EXERCISE
For the string "соответствии", find every matching line in the records and copy it.

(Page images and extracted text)
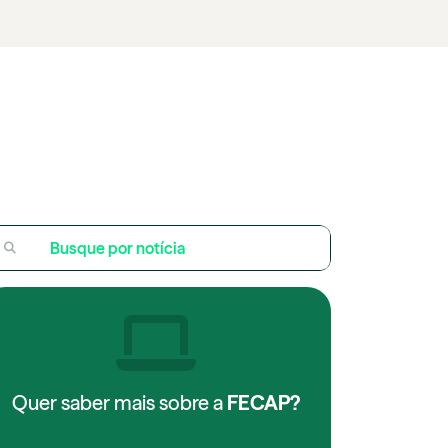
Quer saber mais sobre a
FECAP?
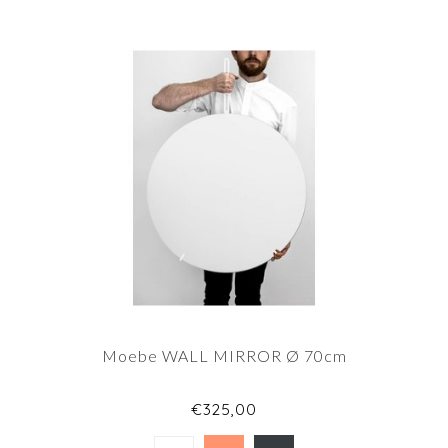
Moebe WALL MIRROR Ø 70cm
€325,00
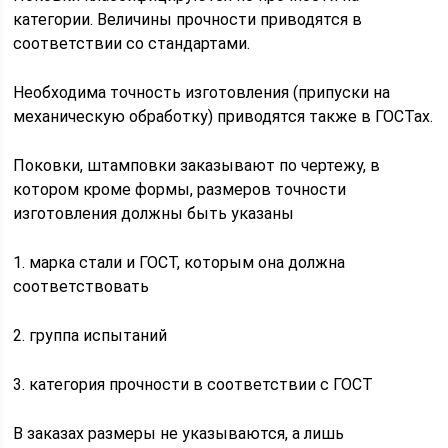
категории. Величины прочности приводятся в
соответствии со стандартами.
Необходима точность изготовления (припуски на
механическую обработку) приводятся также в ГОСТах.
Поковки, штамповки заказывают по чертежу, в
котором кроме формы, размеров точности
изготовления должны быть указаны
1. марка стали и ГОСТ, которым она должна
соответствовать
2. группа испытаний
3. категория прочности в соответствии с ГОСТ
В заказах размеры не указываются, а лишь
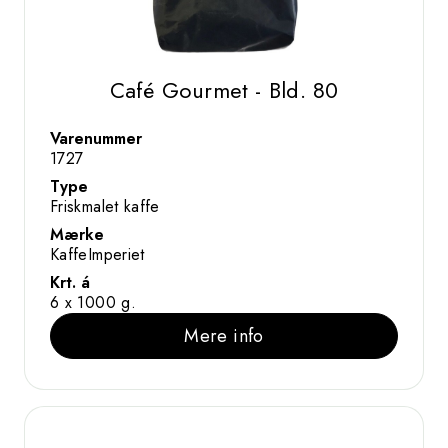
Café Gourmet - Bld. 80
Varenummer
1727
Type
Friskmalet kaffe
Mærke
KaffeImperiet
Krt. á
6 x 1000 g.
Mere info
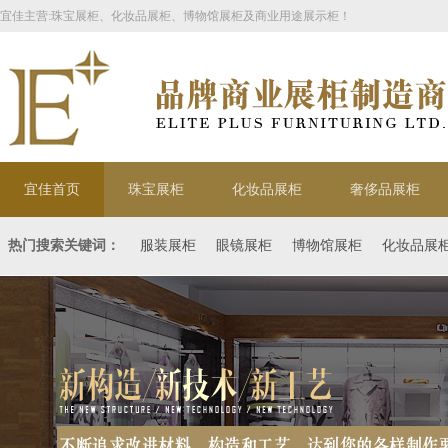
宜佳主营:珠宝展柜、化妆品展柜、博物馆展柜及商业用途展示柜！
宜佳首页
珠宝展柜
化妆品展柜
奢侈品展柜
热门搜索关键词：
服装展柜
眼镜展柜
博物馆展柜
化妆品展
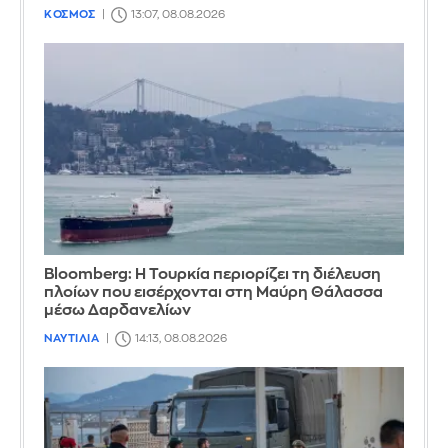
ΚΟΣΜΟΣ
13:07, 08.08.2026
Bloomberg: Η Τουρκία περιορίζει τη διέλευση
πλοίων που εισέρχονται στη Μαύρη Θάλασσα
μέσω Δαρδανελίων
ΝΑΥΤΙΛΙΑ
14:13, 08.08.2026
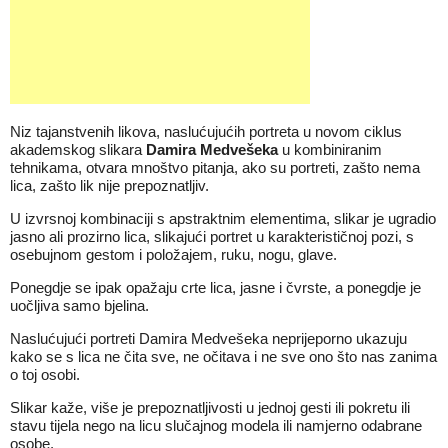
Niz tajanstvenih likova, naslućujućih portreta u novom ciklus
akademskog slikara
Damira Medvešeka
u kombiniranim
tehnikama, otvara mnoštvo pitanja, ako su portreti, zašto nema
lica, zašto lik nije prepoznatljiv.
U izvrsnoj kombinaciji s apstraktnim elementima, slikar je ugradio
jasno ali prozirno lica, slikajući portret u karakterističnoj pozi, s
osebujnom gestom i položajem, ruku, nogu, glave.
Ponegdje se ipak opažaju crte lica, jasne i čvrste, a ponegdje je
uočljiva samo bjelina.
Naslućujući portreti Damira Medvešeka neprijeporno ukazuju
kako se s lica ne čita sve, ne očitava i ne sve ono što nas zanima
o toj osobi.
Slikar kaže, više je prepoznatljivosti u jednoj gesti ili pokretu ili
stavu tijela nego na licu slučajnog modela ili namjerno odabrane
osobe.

RESPONSE BOX
соответствии со стандартами.
3. категория прочности в соответствии с ГОСТ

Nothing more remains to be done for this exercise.